→ To-do item
Please copy exactly the lines that run from the start of the entries to the line containing "robusten Rahmen meistert", inclusive.

→ Provided data
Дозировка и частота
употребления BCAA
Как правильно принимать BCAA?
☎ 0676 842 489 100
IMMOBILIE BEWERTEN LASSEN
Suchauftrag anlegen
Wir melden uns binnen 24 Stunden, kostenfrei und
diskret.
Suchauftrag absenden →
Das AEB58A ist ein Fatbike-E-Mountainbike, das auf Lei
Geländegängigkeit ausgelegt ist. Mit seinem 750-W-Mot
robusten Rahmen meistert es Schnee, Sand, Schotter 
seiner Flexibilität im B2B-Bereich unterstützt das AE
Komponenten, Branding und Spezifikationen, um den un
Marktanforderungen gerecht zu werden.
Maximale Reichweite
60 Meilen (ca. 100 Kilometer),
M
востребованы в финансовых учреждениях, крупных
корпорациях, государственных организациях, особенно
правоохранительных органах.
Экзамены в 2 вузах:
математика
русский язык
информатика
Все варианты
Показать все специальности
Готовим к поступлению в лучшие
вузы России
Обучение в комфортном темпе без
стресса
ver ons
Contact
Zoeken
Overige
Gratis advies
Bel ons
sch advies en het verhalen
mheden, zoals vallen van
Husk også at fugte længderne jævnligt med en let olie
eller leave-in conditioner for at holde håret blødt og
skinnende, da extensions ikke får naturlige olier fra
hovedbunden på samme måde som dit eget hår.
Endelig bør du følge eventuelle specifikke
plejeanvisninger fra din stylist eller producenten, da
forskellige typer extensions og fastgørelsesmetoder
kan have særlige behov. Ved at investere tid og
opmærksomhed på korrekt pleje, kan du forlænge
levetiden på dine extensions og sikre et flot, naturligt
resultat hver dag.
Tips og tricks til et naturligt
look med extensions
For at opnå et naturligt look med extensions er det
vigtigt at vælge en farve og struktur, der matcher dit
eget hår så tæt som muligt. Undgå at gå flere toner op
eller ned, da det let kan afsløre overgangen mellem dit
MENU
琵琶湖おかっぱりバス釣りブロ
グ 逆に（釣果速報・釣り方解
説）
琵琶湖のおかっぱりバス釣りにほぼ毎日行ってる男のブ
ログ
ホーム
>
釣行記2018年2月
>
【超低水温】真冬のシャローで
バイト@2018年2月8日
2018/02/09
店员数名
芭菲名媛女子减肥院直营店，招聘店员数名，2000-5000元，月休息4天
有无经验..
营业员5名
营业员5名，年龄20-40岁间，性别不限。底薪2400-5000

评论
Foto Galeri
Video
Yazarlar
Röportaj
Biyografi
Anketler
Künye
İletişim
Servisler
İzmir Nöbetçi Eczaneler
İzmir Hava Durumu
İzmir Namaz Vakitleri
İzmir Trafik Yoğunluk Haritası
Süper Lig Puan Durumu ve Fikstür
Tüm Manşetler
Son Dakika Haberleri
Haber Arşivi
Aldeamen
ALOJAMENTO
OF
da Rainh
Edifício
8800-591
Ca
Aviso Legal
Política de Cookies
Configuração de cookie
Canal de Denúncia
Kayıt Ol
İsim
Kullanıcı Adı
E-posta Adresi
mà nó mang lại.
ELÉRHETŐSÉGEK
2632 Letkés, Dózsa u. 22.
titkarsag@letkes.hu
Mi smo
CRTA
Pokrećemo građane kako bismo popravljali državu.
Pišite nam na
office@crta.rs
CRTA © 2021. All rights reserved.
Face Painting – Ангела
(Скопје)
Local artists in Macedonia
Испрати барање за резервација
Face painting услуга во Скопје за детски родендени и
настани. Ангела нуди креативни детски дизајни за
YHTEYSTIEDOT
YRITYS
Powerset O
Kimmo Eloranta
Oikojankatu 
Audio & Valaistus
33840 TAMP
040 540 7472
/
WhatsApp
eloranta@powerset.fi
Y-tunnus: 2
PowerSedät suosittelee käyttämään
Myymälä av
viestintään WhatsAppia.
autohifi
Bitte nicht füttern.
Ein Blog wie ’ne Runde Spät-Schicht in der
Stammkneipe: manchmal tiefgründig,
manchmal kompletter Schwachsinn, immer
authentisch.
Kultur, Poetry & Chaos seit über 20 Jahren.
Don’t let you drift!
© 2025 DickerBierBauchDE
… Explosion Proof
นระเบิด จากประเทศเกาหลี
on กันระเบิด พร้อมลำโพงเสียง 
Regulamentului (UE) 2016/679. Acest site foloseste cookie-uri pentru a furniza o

→ Exercise response
Дозировка и частота
употребления BCAA
Как правильно принимать BCAA?
☎ 0676 842 489 100
IMMOBILIE BEWERTEN LASSEN
Suchauftrag anlegen
Wir melden uns binnen 24 Stunden, kostenfrei und
diskret.
Suchauftrag absenden →
Das AEB58A ist ein Fatbike-E-Mountainbike, das auf Lei
Geländegängigkeit ausgelegt ist. Mit seinem 750-W-Mot
robusten Rahmen meistert es Schnee, Sand, Schotter 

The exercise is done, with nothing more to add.